# Old Hoyt Treasure



## lentuk (Oct 21, 2012)

I forgot, its 45" ATA and has a 9.5 inch brace height, anyone know the model of this bow?


----------



## Toxo-Philite (Nov 17, 2015)

Cool find!


----------



## 2413gary (Apr 10, 2008)

Hoyt superstar 
Some were called supreme or meridian or carbon plus depending on the style of the limb. They also made a Prostar with a longer riser


----------



## jkrikken81 (Jul 28, 2013)

94 Superstar legacy. The first ever machined riser hoyt built. Still a great bow today.


----------



## lentuk (Oct 21, 2012)

Did some more shooting this morning, I heard a noise on my last shot, I guess this is why they discontinued these aluminum yokes.
Have to call Hoyt on Monday and see if they can help out.


----------



## 2413gary (Apr 10, 2008)

Just put a standard yoke system and you will be fine.

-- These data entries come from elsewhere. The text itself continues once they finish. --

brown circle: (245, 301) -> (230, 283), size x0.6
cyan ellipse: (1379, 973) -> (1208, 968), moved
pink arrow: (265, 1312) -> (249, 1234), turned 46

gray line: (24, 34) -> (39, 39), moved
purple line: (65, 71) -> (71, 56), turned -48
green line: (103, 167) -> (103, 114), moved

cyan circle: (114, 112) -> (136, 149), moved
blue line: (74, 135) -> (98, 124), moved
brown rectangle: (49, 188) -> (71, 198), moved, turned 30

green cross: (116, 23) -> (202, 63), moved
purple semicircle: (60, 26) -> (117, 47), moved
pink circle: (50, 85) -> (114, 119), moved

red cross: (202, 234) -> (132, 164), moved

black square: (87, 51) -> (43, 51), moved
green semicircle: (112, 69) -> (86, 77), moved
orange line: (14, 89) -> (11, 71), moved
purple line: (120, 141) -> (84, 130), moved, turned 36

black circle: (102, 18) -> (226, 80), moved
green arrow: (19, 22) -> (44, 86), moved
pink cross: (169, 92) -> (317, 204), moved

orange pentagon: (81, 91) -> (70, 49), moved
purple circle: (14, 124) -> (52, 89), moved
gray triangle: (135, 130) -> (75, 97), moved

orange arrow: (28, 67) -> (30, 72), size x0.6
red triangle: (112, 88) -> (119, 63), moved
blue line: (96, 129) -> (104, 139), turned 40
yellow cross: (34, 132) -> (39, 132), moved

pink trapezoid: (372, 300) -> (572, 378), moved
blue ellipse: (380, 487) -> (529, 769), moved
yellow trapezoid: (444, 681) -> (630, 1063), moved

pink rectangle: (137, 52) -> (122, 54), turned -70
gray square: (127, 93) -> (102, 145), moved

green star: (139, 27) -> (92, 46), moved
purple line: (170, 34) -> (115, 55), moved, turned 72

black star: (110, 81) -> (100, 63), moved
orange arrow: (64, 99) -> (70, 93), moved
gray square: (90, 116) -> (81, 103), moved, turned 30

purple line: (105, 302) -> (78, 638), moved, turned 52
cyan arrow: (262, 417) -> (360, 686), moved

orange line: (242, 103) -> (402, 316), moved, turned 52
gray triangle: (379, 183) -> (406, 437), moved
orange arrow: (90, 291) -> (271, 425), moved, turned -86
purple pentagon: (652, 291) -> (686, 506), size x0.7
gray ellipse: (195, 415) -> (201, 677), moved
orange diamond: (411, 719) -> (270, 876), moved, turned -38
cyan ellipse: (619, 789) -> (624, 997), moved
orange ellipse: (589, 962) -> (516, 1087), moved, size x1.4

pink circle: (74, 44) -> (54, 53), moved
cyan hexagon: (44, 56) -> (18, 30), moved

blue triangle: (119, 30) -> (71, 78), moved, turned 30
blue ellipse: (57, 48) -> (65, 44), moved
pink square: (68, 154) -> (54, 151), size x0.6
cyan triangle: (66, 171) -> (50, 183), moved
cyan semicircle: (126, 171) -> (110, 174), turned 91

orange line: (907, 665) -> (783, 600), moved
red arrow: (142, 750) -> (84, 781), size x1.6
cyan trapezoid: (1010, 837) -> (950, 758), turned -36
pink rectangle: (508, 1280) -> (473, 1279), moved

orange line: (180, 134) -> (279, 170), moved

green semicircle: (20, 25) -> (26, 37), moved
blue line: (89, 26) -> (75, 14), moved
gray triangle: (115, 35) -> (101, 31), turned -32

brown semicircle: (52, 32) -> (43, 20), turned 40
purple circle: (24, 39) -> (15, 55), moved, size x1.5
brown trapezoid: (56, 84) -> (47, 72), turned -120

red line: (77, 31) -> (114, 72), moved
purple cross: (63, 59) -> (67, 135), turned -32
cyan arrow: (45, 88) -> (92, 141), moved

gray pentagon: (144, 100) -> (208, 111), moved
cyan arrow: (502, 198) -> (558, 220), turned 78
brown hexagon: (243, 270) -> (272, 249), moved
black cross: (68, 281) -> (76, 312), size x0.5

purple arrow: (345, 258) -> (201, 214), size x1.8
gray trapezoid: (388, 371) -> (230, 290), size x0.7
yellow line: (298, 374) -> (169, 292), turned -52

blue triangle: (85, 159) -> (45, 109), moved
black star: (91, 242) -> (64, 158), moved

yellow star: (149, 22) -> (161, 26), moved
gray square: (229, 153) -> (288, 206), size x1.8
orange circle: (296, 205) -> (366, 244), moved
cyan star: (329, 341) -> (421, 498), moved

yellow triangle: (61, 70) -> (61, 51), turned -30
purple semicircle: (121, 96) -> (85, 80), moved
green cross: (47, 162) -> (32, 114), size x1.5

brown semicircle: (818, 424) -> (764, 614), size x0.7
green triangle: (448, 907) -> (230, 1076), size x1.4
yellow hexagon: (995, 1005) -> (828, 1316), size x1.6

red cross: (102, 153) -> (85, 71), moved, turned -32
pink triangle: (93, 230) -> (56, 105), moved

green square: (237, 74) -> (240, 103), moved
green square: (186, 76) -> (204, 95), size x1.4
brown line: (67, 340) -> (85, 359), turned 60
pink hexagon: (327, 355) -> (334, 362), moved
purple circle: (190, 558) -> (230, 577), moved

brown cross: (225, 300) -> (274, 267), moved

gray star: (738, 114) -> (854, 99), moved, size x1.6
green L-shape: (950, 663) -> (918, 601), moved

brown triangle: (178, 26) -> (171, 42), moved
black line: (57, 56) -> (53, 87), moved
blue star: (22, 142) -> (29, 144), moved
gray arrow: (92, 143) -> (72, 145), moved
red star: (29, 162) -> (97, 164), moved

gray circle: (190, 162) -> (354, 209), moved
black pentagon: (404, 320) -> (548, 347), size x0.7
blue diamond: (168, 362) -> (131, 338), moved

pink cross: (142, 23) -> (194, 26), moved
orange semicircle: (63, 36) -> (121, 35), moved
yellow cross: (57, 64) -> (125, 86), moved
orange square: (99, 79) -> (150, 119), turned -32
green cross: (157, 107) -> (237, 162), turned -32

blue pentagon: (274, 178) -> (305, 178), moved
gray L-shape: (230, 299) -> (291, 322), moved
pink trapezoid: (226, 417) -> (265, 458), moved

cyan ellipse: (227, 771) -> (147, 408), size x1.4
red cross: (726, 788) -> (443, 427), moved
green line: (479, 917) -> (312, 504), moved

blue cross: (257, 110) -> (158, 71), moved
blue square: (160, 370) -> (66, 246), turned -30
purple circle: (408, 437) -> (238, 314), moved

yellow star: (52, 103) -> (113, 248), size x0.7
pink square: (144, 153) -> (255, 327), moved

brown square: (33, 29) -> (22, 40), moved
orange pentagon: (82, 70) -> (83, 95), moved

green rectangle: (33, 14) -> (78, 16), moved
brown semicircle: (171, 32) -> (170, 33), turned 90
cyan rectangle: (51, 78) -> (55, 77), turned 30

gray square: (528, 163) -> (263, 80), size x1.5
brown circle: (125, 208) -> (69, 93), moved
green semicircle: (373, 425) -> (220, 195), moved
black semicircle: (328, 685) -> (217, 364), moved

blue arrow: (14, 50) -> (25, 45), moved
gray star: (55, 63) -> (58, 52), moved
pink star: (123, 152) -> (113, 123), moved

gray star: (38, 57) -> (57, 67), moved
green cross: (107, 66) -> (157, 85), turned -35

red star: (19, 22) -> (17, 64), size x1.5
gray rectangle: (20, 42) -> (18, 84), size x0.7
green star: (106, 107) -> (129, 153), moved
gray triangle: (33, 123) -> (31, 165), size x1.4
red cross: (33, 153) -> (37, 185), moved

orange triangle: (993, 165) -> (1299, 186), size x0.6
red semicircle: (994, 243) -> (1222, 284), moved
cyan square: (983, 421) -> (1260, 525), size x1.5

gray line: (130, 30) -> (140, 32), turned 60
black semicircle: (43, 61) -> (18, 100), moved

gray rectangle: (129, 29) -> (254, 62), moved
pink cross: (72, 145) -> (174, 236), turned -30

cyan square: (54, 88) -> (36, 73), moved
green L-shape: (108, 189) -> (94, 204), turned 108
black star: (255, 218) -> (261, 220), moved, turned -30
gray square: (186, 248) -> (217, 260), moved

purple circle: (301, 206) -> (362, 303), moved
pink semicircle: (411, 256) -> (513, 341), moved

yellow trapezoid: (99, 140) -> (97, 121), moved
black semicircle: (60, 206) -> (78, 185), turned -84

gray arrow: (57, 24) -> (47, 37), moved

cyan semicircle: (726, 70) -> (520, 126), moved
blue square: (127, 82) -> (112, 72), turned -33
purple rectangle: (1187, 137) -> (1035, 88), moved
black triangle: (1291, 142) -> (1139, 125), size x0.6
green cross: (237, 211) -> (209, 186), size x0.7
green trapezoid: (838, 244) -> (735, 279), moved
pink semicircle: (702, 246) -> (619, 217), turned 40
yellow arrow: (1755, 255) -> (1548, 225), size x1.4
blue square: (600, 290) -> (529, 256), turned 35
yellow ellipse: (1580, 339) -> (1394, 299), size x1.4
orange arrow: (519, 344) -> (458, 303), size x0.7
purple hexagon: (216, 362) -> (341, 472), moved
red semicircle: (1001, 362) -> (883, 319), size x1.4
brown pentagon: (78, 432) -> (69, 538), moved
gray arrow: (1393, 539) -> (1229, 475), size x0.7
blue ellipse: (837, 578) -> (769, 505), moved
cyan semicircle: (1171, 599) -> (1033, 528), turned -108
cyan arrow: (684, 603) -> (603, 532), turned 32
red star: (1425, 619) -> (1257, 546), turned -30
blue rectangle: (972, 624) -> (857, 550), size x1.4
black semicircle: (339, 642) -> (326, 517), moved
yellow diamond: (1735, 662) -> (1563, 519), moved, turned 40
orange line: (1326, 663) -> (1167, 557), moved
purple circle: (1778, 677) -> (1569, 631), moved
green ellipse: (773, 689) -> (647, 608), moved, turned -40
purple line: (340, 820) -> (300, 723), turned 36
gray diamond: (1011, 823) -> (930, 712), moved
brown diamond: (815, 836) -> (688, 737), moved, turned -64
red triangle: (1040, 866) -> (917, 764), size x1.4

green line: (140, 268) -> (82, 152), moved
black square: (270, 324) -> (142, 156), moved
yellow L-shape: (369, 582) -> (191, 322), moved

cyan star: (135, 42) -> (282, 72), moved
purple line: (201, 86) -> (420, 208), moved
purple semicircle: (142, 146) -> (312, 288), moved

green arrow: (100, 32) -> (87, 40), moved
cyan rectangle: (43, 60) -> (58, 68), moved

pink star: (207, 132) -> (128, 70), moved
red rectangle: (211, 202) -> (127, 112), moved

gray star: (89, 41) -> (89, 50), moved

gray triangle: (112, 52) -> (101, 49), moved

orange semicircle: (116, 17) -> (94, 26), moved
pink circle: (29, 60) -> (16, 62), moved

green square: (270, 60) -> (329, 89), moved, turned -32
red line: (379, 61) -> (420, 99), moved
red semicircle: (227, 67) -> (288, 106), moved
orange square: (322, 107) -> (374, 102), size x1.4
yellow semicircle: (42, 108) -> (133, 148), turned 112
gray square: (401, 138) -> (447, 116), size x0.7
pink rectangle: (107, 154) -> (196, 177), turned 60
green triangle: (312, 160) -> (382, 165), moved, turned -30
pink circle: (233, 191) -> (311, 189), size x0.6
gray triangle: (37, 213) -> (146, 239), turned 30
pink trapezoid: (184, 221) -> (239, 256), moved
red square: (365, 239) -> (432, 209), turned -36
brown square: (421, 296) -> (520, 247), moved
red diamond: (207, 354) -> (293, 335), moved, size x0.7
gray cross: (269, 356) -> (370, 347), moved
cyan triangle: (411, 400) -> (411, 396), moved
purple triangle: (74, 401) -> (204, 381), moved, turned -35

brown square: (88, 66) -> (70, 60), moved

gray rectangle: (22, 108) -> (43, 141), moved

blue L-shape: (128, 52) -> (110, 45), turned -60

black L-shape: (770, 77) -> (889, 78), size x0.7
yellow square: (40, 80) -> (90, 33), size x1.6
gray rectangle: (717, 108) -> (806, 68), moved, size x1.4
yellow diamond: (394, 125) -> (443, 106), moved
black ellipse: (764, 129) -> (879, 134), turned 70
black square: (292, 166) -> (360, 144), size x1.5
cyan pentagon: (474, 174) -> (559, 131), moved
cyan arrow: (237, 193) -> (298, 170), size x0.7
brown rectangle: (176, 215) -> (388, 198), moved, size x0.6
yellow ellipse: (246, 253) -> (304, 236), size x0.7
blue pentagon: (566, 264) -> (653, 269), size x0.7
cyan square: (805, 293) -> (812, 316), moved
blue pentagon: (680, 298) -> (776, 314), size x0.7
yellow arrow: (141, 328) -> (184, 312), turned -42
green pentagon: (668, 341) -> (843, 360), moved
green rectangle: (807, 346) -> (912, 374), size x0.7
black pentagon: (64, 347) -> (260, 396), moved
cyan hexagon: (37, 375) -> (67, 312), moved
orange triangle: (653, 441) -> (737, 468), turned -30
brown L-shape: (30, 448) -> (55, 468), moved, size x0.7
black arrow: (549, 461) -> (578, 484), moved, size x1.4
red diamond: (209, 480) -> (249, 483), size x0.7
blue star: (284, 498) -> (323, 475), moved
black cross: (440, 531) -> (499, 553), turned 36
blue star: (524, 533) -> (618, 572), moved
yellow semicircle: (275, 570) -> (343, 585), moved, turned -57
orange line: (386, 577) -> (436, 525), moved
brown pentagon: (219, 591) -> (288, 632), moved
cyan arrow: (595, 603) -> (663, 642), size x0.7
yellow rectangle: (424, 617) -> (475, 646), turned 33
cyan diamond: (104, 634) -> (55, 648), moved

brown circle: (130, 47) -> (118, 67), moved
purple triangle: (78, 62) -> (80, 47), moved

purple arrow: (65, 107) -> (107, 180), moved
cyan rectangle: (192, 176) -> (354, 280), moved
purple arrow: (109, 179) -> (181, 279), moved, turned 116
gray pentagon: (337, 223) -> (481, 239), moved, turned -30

Been a long time but 6" yoke and 40 to 41" cable . You will need the bushings that the yoke hang on.


----------



## lentuk (Oct 21, 2012)

OK but where do I get those parts?


----------



## eaglecaps (Nov 4, 2009)

I may have some.


----------



## PaHick (Dec 21, 2005)

Nice find. Always wanted one of the old brown riser hoyts


----------



## lentuk (Oct 21, 2012)

I just bought a Superstar Fastflight also, I really like the feel of these bows, they are vintage like me.


----------



## granite14 (Nov 10, 2014)

this isn't the one on Portland craigslist was it?


----------



## lentuk (Oct 21, 2012)

Nope, San Diego


----------



## lentuk (Oct 21, 2012)

Big thanks to forum member eaglecaps for getting me a set of vintage Hoyt axels to complete my conversion, and thank you 60X strings for making a complete set of strings and cables.
This bow is awesome, super forgiving and smooth at 45 inches ATA with a 9 inch brace height, I'm blowing off arrow nocks every time I shoot it.
I was going to buy a new Barnsdale but this old Hoyt just feels right to me.


----------



## jkrikken81 (Jul 28, 2013)

Thry don't make them like they use to.


----------



## jkrikken81 (Jul 28, 2013)

My new/old rig!


----------



## lentuk (Oct 21, 2012)

Great bows, anybody else have one?


----------



## timber7 (Oct 2, 2014)

Hey I'm in the process of getting one. If it comes through I ll let you know


----------



## Thumbs (Sep 8, 2013)

Hi I have a SuperStar Meridian. 45.75" ata. It's Hawaiian camo, black pink and turquoise. Glossy white limbs.
There is no middle of the road with this color scheme you either love it or hate it. It had a string yokes on it.
I couldn't get the pics to post, I'll try again later.
Thumbs


----------